I am working on a project that parses csv files. In its current state, the user has to enter a unique string from the known column names to set the header row, both for parse column selection and to populate the columns-to-keep field.
My goal is to remove that step from the user end and automate the process, regardless of where the header row actually lies. I made a basic, hard-coded, solution to this... but I am wondering how I might go about a more Pythonic / automated way that doesn't rely on hard-coded values and logic.
Here is a minimal version of my test dataframe:
0 | A | B | C | D | E | F |
---|---|---|---|---|---|---|
1 | this is just a placeholder to act like the first cell is filled | |||||
2 | ||||||
3 | this is also just a placeholder | |||||
4 | ||||||
5 | ||||||
6 | ||||||
7 | Text | Bool | Type | Active | ||
8 | A. Lorem ipsum dolor sit amet, consectetur adipiscing elit.... | TRUE | t1 | yes | ||
9 | C.Nulla quis nisi vitae ante eleifend porta.D.Donec tempor felis nec lectus ultricies fringilla.... | FALSE | t5 | no |
The header row is row 7, which my basic solution identifies.

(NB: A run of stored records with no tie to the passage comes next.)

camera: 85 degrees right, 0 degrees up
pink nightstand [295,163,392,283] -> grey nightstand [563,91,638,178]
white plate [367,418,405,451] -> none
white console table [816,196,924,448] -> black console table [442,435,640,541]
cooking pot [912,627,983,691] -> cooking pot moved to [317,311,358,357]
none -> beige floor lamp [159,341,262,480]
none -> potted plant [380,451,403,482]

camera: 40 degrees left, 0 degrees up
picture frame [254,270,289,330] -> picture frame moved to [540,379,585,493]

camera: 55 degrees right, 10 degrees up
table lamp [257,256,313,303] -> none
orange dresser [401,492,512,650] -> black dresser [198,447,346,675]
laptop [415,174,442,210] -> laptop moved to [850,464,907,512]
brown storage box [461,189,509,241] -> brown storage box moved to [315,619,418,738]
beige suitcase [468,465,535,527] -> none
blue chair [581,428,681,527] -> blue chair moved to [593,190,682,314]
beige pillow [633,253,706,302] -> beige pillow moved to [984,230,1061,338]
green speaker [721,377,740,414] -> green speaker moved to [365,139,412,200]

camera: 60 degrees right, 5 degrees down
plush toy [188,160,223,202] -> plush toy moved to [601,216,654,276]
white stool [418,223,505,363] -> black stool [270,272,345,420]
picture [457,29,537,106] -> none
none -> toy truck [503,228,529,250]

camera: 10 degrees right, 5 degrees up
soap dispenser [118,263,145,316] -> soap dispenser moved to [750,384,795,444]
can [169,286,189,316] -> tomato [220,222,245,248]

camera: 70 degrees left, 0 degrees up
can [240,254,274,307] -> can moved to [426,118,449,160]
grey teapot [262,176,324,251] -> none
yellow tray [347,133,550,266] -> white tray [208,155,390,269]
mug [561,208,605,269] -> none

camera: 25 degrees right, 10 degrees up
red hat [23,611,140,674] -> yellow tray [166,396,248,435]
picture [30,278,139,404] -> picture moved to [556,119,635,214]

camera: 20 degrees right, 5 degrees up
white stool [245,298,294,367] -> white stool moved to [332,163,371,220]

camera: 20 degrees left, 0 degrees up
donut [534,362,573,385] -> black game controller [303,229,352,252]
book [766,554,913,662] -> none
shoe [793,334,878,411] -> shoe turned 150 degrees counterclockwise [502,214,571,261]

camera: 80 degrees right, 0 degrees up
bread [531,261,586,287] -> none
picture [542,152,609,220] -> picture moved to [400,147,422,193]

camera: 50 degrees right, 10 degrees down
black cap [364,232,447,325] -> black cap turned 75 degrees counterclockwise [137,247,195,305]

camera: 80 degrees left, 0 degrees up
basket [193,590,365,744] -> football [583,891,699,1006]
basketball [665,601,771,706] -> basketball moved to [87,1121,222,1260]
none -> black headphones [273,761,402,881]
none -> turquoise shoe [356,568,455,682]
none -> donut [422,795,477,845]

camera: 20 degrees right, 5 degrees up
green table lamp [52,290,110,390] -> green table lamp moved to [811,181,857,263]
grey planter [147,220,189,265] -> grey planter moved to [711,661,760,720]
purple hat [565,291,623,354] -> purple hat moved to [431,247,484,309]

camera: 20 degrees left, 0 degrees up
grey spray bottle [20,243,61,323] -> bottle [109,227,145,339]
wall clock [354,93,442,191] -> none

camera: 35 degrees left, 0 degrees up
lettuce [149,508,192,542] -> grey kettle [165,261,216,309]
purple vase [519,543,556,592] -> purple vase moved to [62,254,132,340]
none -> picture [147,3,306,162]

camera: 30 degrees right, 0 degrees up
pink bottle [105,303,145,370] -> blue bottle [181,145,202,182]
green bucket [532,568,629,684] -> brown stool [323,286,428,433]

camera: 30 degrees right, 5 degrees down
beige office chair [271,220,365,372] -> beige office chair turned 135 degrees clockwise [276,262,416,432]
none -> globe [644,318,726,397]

But again, it is hard-coded specifically to the test dataframe.
Code below, TYIA.
import os, sys
import pandas as pd
import numpy as np
n=0
rownum=0
false_count=0
chklst=[]
stmt=[]
column_check = {}
row_number=0
docs = os.listdir() #set to where file is saved
os.chdir()
for file in docs:
if file.endswith('csv'):
if file == 'test_list1.csv':
df = pd.read_csv('test_list1.csv', header = None)
for row in df.iterrows():
rownum +=1
colnum=0
for column in df.iloc[n]:
colnum += 1
rowindx = rownum-1
colindx = colnum-1
test=len(df.iloc[n])-1
if df.isnull().loc[rowindx, colindx]:
colbool = 'False'
column_check[f'row {rownum} col {colnum}'] = colbool
else:
colbool = 'True'
column_check[f'row {rownum} col {colnum}'] = colbool
if n < 3:
n += 1
for key, value in column_check.items():
false_count=0
i=0
chklst.append(f'{key} ')
if key.endswith('col 1'):
if value == 'False':
col1val = 1
elif value == 'True':
col1val = 0
if key.endswith('col 2'):
if value == 'False':
col2val = 1
elif value == 'True':
col2val = 0
if key.endswith('col 3'):
if value == 'False':
col3val = 1
elif value == 'True':
col3val = 0
if key.endswith('col 4'):
if value == 'False':
col4val = 1
elif value == 'True':
col4val = 0
colsum = col1val+col2val+col3val+col4val
if colsum > 2:
chklst.append("not header row")
else:
chklst.append('poss header')
chklst.append("")
match = 'poss header'
indx_pos = chklst.index(match)
indx_pos = int((indx_pos / 5)-1) #adjusting for number of entries per row and -1 for index
found=f'The possible header is row {indx_pos}!!'
print(found)
This prints: "The possible header is row 7!!"
After toying with the code all day I think I found a solution that works. If anyone is willing to test it for me on their end, I would appreciate the feedback!
import os, sys
import pandas as pd
import numpy as np
docs = os.listdir() #folder path where files are saved
os.chdir()
for file in docs:
rownum=0
rowindx=0
cols=[]
if file.endswith('csv'):
df = pd.read_csv(file, header = None)
for row in df.iterrows():
rownum+=1
rowindx=rownum-1
col_count=0
i=0
while i < len(df.columns):
if df.isnull().loc[rowindx, df.columns[i]]:
col_count=col_count
else:
col_count+=1
i+=1
if col_count < len(df.columns):
cols.append(f'row {rownum} NOPE')
elif col_count == len(df.columns):
cols.append(f'row matched')
match = 'row matched'
hdr_pos = cols.index(match)
print(f'Header Index: {hdr_pos} \n Row: {hdr_pos+1}')
For each csv in the target folder, this prints:
Header Index: [index #]
Row: [index # + 1]